Instruction = Please write out every line of the data below exactly as it appears, leaving out the pictures.
*** Dataset entries Section Begins ***
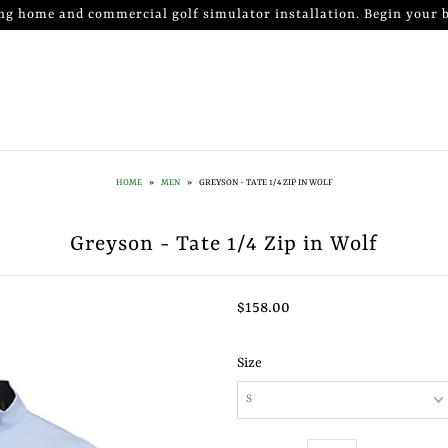
ng home and commercial golf simulator installation. Begin your b
HOME
»
MEN
»
GREYSON - TATE 1/4 ZIP IN WOLF
Greyson - Tate 1/4 Zip in Wolf
$158.00
Size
*** Dataset entries Section Ends ***
Answer =
ng home and commercial golf simulator installation. Begin your b
HOME
»
MEN
»
GREYSON - TATE 1/4 ZIP IN WOLF
Greyson - Tate 1/4 Zip in Wolf
$158.00
Size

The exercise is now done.